Excerpt to read:
>> start

The female thread part 46 in the stand hole 44 has screwed therein a tubular filter stand 48 having male threads commonly used in engines both with oil coolers and without oil coolers. The filter stand 48 is formed in a substantially hollow cylindrical shape having a stand oil passage 50 extending therethrough in the longitudinal direction thereof, and is formed with an exterior male thread part 54 on one end. The male thread part 54 is used in hole 40 on engines without an oil cooler. The filter stand 48 has an intermediate non-thread part 52, and is formed with an exterior male thread part 56 on the other end thereof. The male thread part 56 is used in hole 40 on engines with an oil cooler. Male thread parts 54 and 56 are formed as male threads of equal diameter and equal pitch and thread in the same direction.
The male thread part 54 of the filter stand 48, as shown in FIG. 1, has an axial length L2 which is longer than the axial length L1 of the female thread part 46 so that an axial clearance C1 is defined between the bottom surface 40 and the non-thread part 52. This results in the main gallery 34 not being blocked when the male part 54 is screwed into the stand hole.
The oil filter 58 is screwed onto the male part 56 in the filter stand 48. The oil filter 58 is composed of a filter casing 62 formed with a filter attaching surface 60 adapted to abut against the filter attaching seat 36. The filter element 64 is incorporated into the filter casing 62. A filter side female thread part 66 is located inward from the filter attaching surface 60 and positioned at the center of the filter element 64. The filter side female thread part 66 has a female thread having a diameter and pitch which are equal to those of the male thread parts 54 and 56, and is formed in a thread direction the same as that of the male thread parts 54 and 56. Further, the filter side female thread part 66 has a length which is longer than the length L3 of the male thread part 56.
The oil filter 58 communicates with the subgallery 32 through the filter introduction hole 42, and communicates with the stand hole 44 through the stand oil passage 50 in the filter stand 48 so as to allow filtered oil from which particulates are removed to flow into the main gallery 34.
Referring now to FIG. 6 there is shown an engine 102 similar to FIG. 5, includes a cylinder head 106 attached to an upper part of a cylinder block 104, a head cover 108 attached to the cylinder head 106, a lower casing 110 for use with an oil cooler attached to the lower part of the cylinder block 104 so as to journal a crankshaft 114 therebetween, and an oil pan 112 attached to the lower casing 110. Reference numeral 116 denotes an aircleaner, 118 denotes an intercooler, 120 denotes an exhaust manifold, and 121 denotes a supercharger.
In the lower casing 110 for use with an oil cooler, as shown in FIGS. 3 and 4, a casing-side journalling member 122 journals the crankshaft 114 in cooperation with a block-side journalling part (not shown) of the cylinder block 104, several such members being provided in parallel and extending in a direction crossing the crankshaft axis A. The casing-side journalling member 122 has its ends each coupled by a casing-side coupling member 124.

>> end

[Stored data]
>> start

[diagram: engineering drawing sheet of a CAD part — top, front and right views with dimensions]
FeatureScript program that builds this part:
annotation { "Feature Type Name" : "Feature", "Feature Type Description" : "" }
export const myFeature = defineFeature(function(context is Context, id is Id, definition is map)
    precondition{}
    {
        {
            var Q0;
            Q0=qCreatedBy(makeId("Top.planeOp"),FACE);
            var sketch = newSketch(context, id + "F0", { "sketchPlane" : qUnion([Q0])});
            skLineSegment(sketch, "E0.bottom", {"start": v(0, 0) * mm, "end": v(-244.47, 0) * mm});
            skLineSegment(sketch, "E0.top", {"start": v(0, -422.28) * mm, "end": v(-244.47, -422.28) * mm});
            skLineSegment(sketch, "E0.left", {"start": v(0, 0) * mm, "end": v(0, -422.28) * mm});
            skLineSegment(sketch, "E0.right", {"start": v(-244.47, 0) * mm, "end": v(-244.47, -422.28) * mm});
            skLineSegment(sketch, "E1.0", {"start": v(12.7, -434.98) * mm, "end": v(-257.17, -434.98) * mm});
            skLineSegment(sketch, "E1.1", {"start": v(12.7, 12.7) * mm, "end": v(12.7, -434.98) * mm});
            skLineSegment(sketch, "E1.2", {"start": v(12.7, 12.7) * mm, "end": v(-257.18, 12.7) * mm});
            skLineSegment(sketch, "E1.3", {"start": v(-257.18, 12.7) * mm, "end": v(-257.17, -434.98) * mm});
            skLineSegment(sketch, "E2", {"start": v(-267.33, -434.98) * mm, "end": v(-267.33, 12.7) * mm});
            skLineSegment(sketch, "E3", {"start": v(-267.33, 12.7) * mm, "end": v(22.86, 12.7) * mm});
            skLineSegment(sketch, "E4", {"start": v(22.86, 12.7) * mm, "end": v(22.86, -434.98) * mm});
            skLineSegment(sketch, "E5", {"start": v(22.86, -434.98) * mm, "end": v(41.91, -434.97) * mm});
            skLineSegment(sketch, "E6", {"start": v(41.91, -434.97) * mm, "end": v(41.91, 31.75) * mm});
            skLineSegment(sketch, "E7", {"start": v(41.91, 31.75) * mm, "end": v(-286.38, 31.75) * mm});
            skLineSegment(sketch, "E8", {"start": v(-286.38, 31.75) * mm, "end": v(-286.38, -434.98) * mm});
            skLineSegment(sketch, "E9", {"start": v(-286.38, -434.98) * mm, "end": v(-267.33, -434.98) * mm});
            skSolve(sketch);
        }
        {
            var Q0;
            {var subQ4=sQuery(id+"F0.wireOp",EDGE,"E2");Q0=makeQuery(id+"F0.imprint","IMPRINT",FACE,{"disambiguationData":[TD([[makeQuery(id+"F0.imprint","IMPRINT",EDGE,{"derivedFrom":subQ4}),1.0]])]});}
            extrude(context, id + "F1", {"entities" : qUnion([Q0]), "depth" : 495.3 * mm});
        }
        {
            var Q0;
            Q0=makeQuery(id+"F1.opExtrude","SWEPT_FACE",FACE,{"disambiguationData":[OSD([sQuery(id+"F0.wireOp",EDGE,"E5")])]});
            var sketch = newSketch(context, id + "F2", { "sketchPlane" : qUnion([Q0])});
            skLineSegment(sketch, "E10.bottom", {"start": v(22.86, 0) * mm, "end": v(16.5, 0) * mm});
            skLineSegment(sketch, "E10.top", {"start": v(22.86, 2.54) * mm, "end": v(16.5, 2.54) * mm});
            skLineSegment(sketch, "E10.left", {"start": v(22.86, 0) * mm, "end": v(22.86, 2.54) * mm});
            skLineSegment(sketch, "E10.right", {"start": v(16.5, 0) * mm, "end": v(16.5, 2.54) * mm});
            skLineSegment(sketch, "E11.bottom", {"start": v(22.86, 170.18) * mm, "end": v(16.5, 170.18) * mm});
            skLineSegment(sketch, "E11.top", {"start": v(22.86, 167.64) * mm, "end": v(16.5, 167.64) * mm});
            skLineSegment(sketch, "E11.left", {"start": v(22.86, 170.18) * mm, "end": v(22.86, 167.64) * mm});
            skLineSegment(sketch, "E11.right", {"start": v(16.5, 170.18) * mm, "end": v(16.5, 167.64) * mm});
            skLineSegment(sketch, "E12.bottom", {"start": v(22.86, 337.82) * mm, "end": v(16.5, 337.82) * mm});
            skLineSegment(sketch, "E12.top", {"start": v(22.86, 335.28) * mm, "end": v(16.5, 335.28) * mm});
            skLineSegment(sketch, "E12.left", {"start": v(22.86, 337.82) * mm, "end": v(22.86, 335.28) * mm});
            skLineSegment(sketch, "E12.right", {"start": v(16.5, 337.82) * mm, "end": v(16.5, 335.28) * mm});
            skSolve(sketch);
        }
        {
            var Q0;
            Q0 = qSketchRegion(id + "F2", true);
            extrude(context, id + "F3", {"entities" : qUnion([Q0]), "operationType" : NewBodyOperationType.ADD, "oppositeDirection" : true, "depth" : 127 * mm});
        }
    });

>> end

Aim 1:
In the passage on the oil filter stand, how does the length of the filter side female thread part 66 compare with the length L3 of the male thread part 56?
Aim 2:
Extend the passage on the oil filter stand, starting after its final sentence.
These entries aren't needed for what follows.

Expected answer 1:
It is longer than L3.

Expected answer 2:
The cylinder block 104 is formed at its lower side with a lower casing attaching surface 126 (FIG. 6). A block attaching surface 128 adapted to abut against the lower casing attaching surface 126 is formed at the upper side of the lower casing 110, and a pan attaching surface 130 to which an oil pan 112 is attached is formed at the lower side of the lower casing 110.
The casing-side coupling member 124 is formed with a subgallery 132 in which oil is fed from an oil pump (not shown). Coupling member 124 also is formed with a main gallery 134 for feeding filtered oil into various parts of the engine.
A ring-like filter attaching seat 136 is formed on the casing-side coupling member 124 on the side of the pan attaching surface 130. A cylindrical filter introduction port or chamber 138 is recessed in the filter attaching seat 136. A filter introduction hole 142 is formed on one side of the peripheral edge of the bottom surface 140 of the filter introduction chamber 138 for communication with the subgallery 132.
A stand hole 144 which communicates with the main gallery 134 is formed in the center of the bottom surface 140 of the filter introduction chamber 138. The stand hole 144 is formed with a female thread part 146 for use with an oil cooler. The female thread part 146 has an axial length L4 extending from the bottom surface 140 upwardly beyond the main gallery 134.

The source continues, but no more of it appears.